The first time I watched the stop-motion comedy A Town Called Panic, I was alone in my bedroom. I did not laugh.

It was an exasperating experience. The filmmakers tried to make a children’s film the way a child might—by taking seemingly found toys and anthropomorphizing them. That means Cowboy, Indian, Horse, Postman and Policeman all share the characteristics of an over-caffeinated eight-year old: they’re high-strung, fast moving, and in a constant state of panic. Their fever-pitch energy is present from the beginning, when Cowboy and Indian are reminded of Horse’s imminent birthday. They frantically attempt to throw a party together, ordering bricks online to build a barbecue pit (they intend to purchase fifty bricks, but mistakenly hold the zero key down and end up having fifty million delivered to their house). The characters move and speak in a shrill manner, taking each turn of plot and setback as an excuse to further amp up the mania.

Watching the cracked-out, stop-motion zaniness unfold was grating. I was relieved when the ordeal was over.

And yet, later the same evening I found myself watching the movie again, this time with friends. It was an accident; the DVD was playing on a loop, a button was accidentally pushed and suddenly Lost night was interrupted by French-speaking meth-head toys. Curiosities were piqued, so the movie played out. My company was quiet, not laughing or cursing the movie, but chuckling every once in a while. They were amused.

Confession: in the company of friends, I laughed too.

Company (or lack thereof) has the potential to change how we react to a film. At its best, moviegoing facilitates unspoken emotional communion. Reactions, whether positive or negative, are infectious (it’s why The Blair Witch Project will never again be as frightening as it was during that first sold-out midnight screening). This goes double for comedies. A joke is told onscreen, one person laughs, and, in a fraction of a second, unconscious copycat chuckles scatter across the audience until an entire cinema is chortling. Conversely, an empty theater (e.g. my bedroom) can spell death for a comedy.
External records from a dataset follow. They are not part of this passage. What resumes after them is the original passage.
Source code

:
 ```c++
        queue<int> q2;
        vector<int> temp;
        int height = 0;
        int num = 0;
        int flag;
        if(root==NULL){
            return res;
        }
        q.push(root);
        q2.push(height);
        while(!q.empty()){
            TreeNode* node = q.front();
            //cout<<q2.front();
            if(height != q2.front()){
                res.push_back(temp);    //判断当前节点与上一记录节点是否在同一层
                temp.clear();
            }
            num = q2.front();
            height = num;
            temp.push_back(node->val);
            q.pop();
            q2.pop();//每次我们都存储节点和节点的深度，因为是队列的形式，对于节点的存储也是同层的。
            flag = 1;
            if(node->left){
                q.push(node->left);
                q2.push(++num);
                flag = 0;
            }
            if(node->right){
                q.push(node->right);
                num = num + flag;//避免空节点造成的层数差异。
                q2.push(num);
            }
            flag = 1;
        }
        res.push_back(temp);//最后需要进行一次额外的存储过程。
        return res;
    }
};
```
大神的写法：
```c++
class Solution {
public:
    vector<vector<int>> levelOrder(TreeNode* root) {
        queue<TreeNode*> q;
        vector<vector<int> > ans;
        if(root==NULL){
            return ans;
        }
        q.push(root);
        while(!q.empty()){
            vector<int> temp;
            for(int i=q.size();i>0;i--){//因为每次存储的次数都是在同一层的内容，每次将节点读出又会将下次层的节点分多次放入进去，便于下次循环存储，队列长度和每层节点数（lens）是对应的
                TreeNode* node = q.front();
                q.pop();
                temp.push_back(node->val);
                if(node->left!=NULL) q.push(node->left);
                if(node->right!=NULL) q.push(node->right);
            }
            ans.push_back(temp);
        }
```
Among friends, A Town Called Panic is charming and cathartic. Yes, it’s a juvenile work of art emerging straight from an over-caffeinated eight-year old’s head, but its guileless nature is refreshing. Acrimony needs isolation; in this case, it was easily undone by the laughter contagion. The simple, bright glow of the color, the lightning-quick pacing of the stream-of-conscious plot, the use of iconic American images, the challenge of keeping up with unusually fast-moving subtitles—absorbing the film was now a game, and watching it, I was a kid again.